WHAT YOU HAVE TO DO:
Whenever a line in the entries below contains "position", copy that line.

AVAILABLE RECORDS:
____

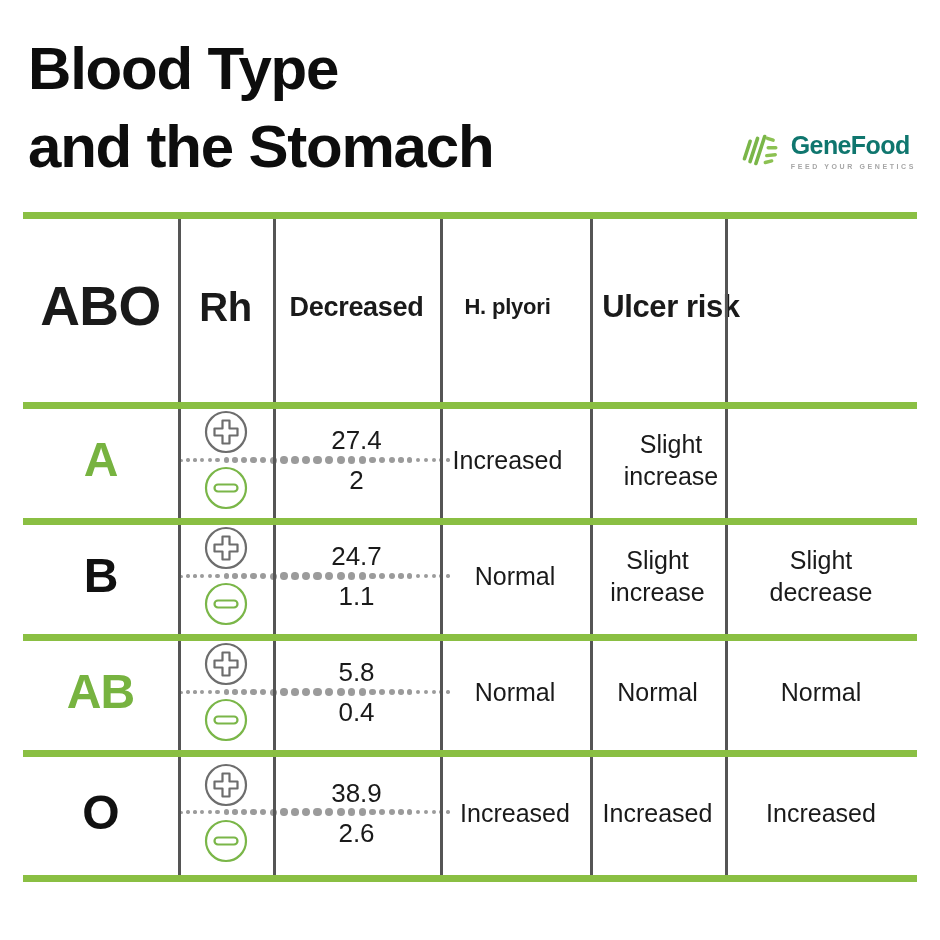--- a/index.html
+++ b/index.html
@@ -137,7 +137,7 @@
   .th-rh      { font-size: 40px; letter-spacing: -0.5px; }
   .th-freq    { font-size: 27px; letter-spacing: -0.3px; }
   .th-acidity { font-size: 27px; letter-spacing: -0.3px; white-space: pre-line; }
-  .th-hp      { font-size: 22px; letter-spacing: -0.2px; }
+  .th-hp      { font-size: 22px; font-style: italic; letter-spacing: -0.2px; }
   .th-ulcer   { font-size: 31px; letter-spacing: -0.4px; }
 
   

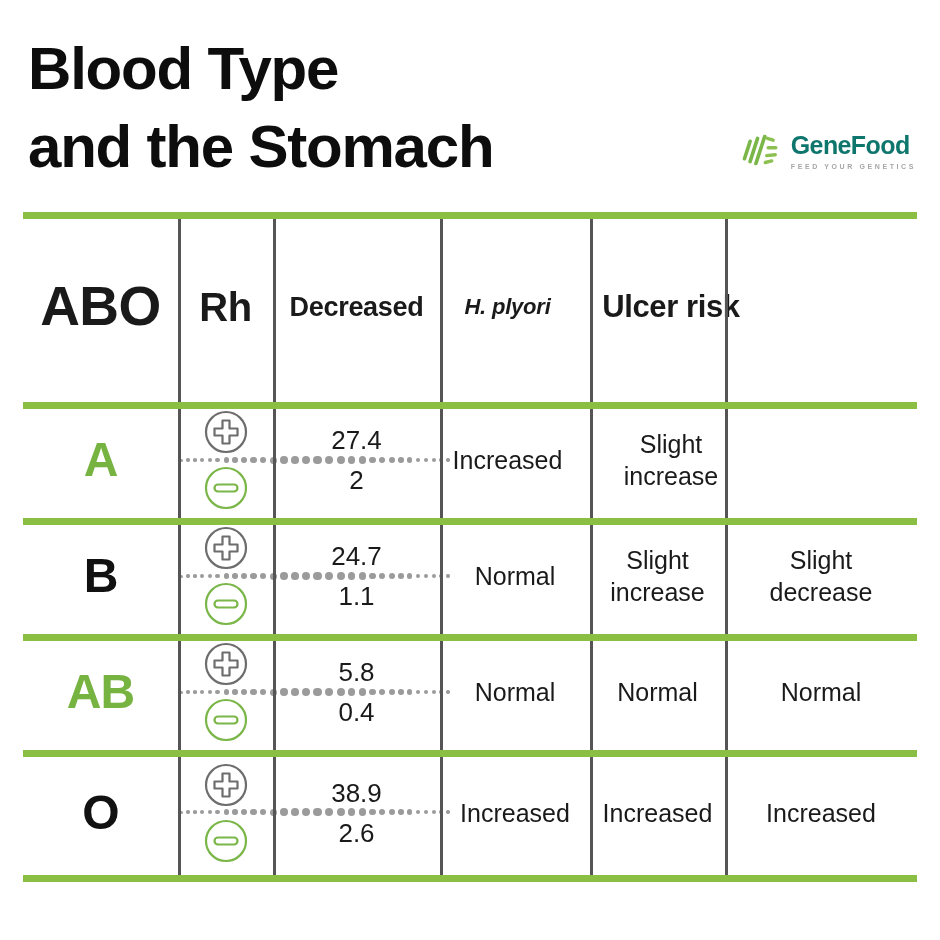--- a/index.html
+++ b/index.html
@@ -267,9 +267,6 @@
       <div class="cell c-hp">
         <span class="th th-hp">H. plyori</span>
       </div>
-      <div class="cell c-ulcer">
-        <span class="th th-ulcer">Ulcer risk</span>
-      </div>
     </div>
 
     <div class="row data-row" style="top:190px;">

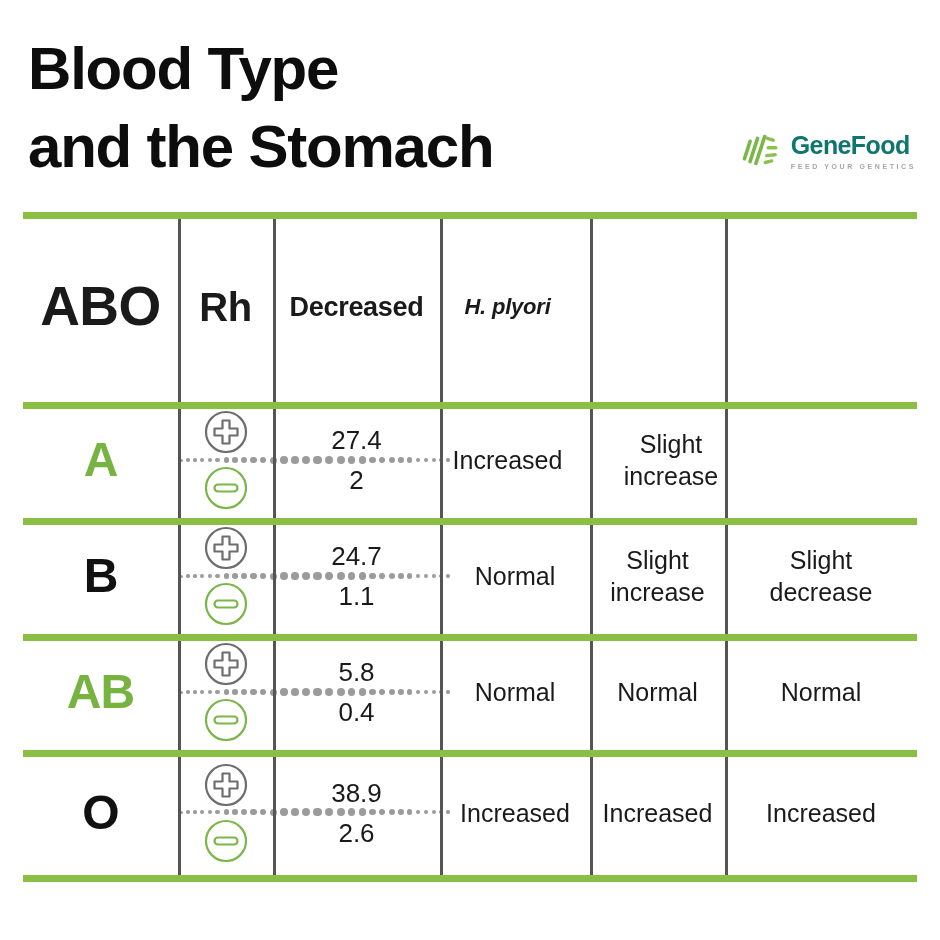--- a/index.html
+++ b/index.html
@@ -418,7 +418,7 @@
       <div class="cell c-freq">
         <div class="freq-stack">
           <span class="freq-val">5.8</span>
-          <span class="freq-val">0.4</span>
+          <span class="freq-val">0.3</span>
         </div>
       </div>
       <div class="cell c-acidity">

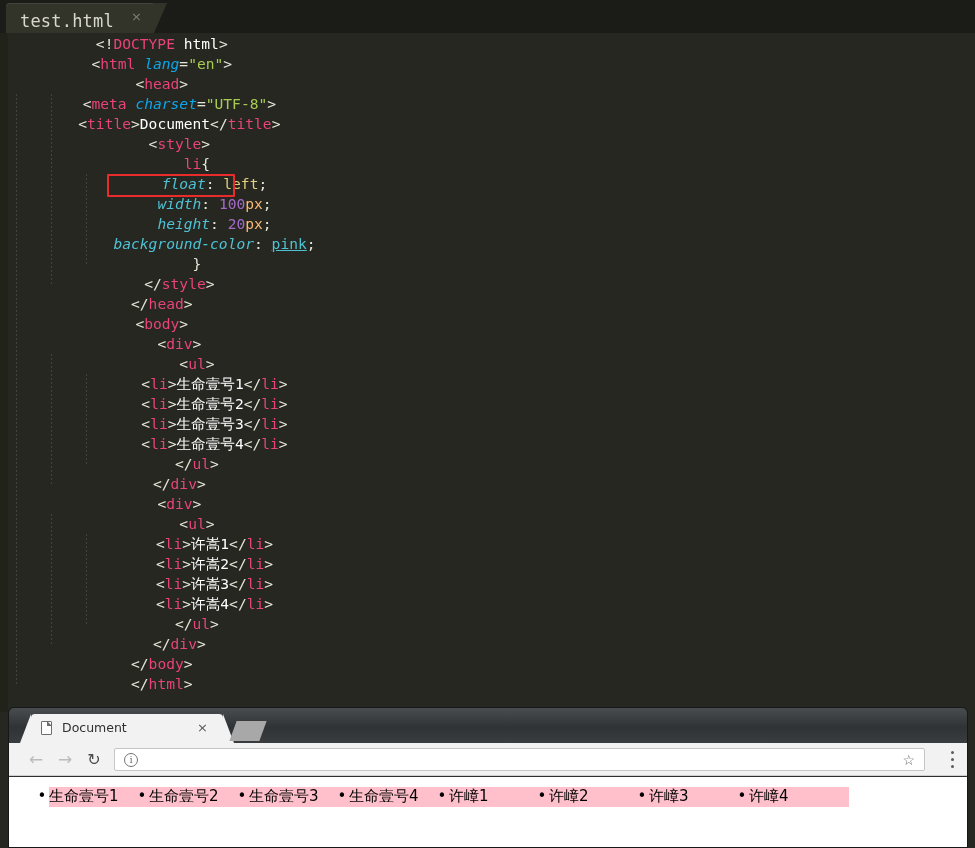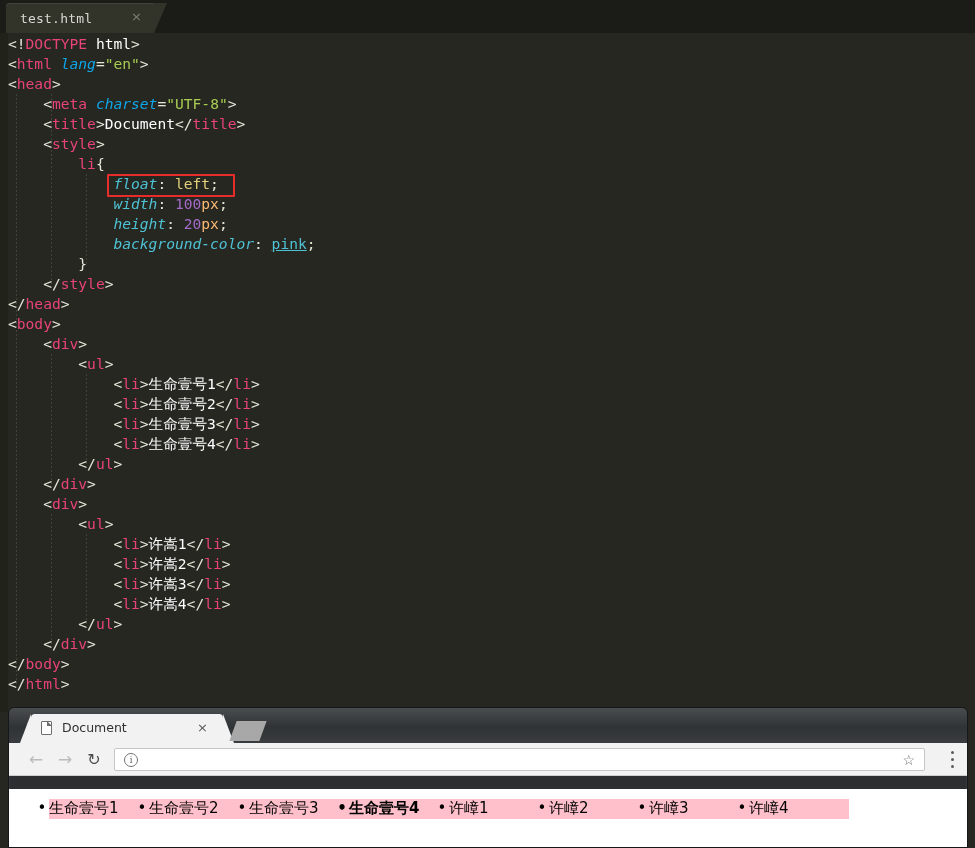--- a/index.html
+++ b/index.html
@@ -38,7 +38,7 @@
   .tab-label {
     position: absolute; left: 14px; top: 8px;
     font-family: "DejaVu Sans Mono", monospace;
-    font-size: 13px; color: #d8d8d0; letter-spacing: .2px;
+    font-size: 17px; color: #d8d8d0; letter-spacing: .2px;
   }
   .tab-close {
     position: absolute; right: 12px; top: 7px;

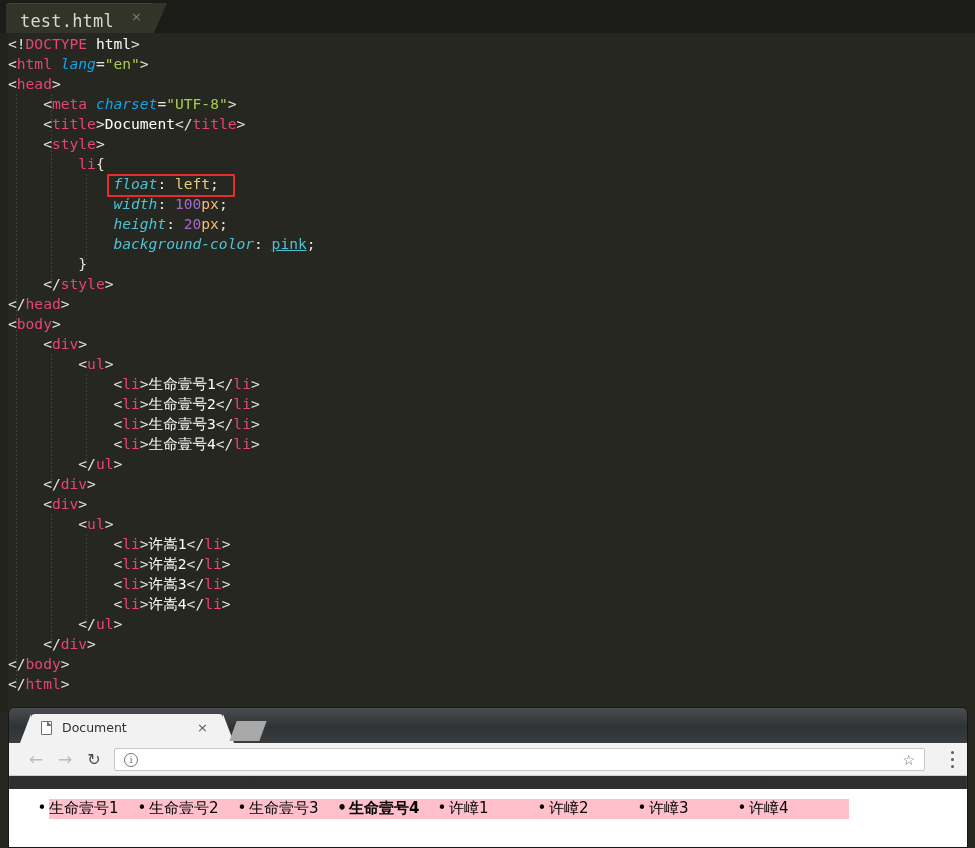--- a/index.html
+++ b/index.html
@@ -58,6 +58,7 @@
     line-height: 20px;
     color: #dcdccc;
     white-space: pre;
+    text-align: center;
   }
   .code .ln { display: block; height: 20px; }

____

WRITTEN SOLUTION:
     position: absolute; left: 14px; top: 8px;
     position: absolute; right: 12px; top: 7px;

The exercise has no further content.